• **Exercise details**
Copy out the full data exactly as given; pictures should not be included.
☆ ☆ ☆ ☆ ☆ ☆ ☆
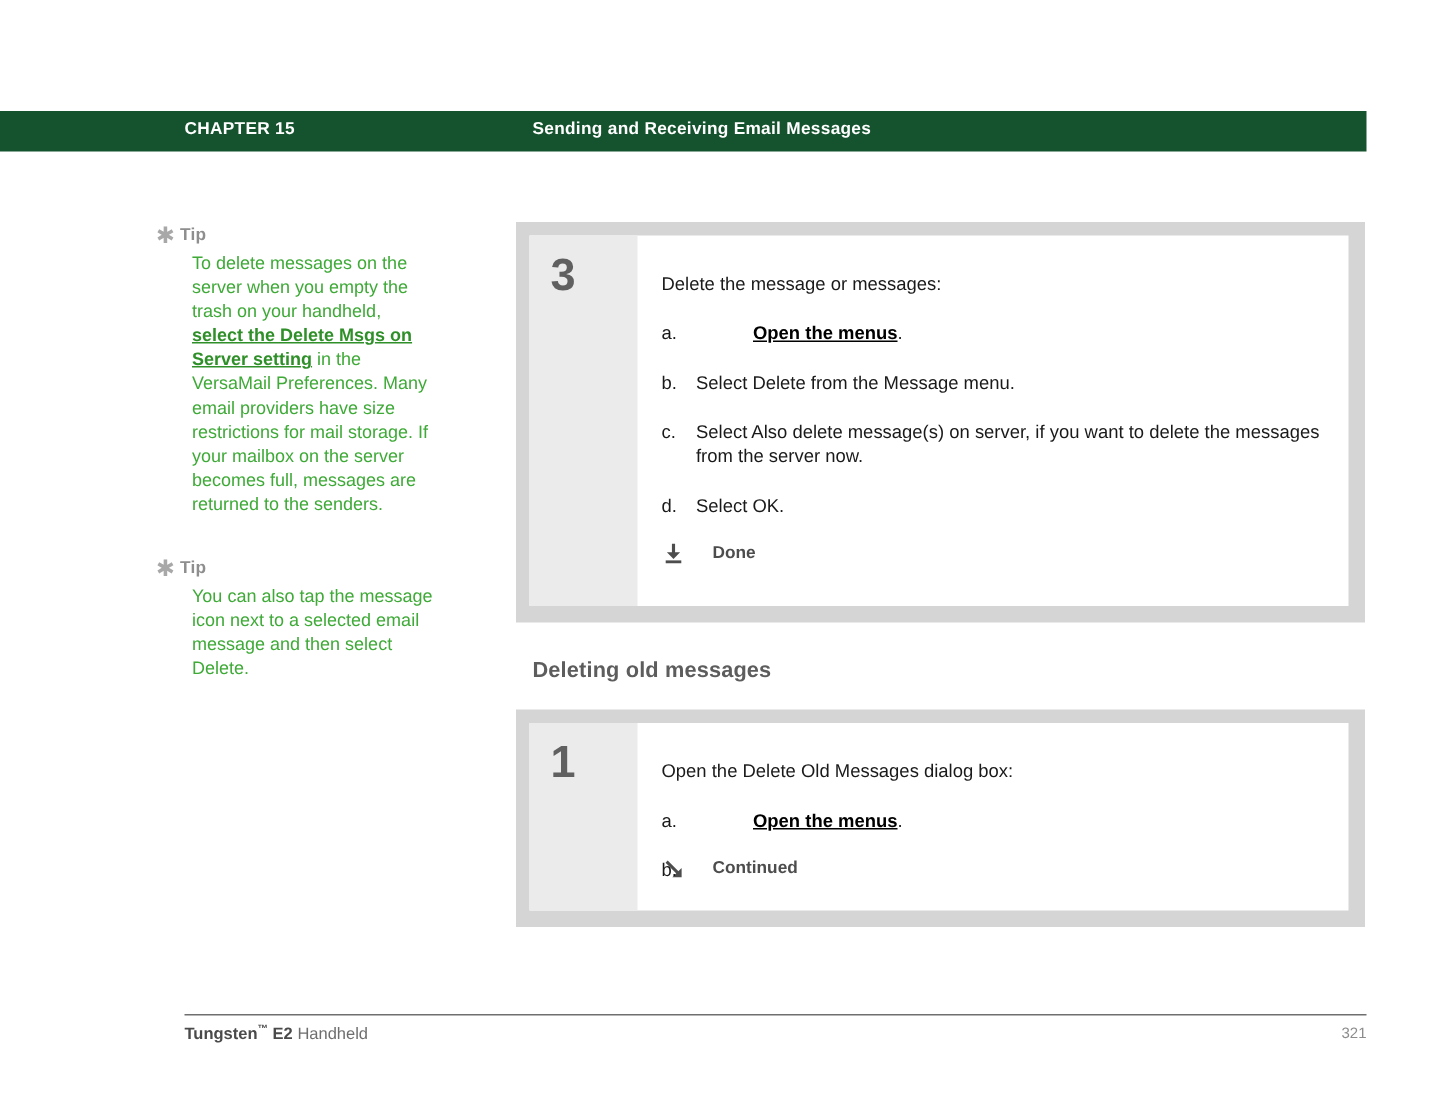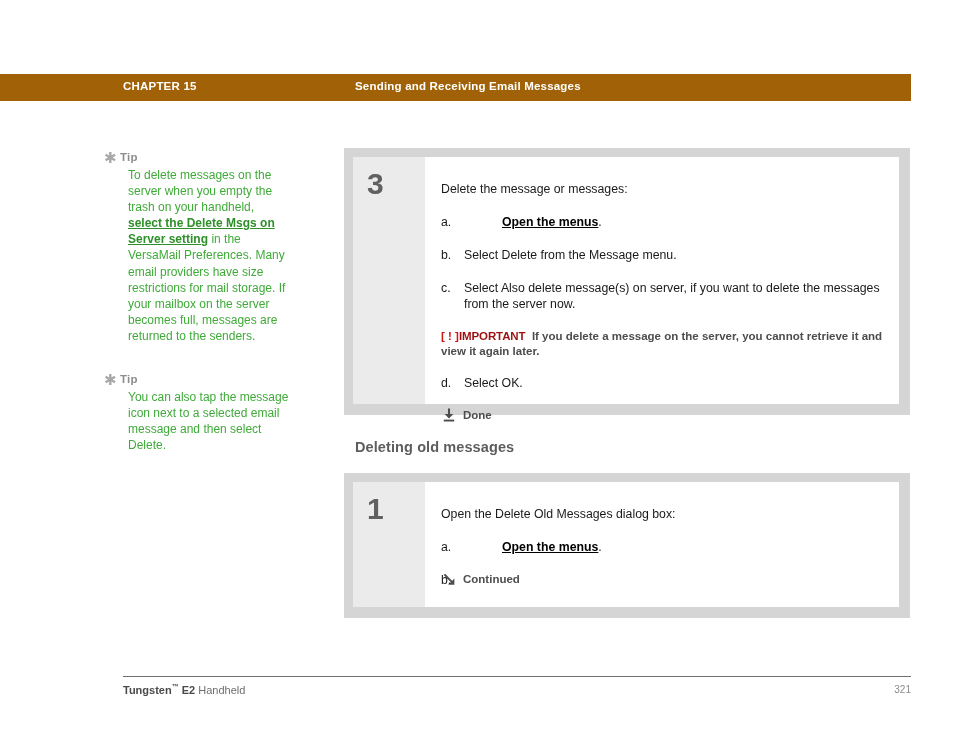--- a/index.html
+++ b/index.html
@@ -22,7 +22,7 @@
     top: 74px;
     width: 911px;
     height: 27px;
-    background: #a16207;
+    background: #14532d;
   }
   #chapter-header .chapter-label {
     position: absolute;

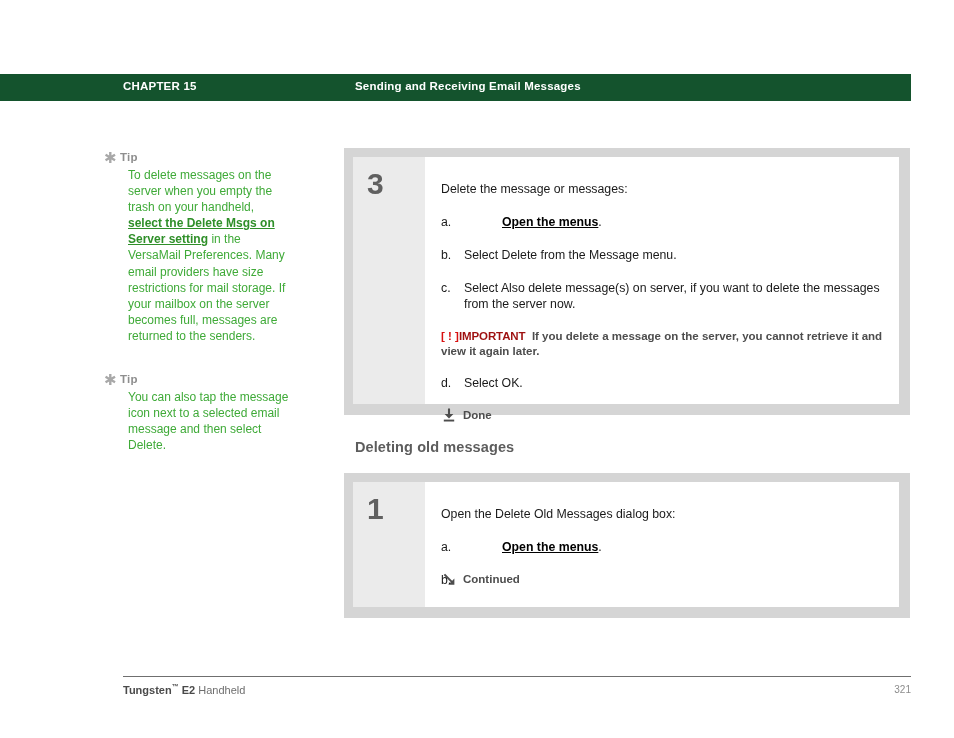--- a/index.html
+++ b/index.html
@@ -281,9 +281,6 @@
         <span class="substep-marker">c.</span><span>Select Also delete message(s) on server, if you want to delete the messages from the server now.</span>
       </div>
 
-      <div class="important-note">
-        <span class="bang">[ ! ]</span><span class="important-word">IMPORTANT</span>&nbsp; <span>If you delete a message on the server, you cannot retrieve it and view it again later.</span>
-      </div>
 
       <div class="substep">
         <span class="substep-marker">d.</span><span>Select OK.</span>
☆ ☆ ☆ ☆ ☆ ☆ ☆
• **Written solution**
--- a/index.html
+++ b/index.html
@@ -22,7 +22,7 @@
     top: 74px;
     width: 911px;
     height: 27px;
-    background: #a16207;
+    background: #14532d;
   }
   #chapter-header .chapter-label {
     position: absolute;

--- a/index.html
+++ b/index.html
@@ -281,9 +281,6 @@
         <span class="substep-marker">c.</span><span>Select Also delete message(s) on server, if you want to delete the messages from the server now.</span>
       </div>
 
-      <div class="important-note">
-        <span class="bang">[ ! ]</span><span class="important-word">IMPORTANT</span>&nbsp; <span>If you delete a message on the server, you cannot retrieve it and view it again later.</span>
-      </div>
 
       <div class="substep">
         <span class="substep-marker">d.</span><span>Select OK.</span>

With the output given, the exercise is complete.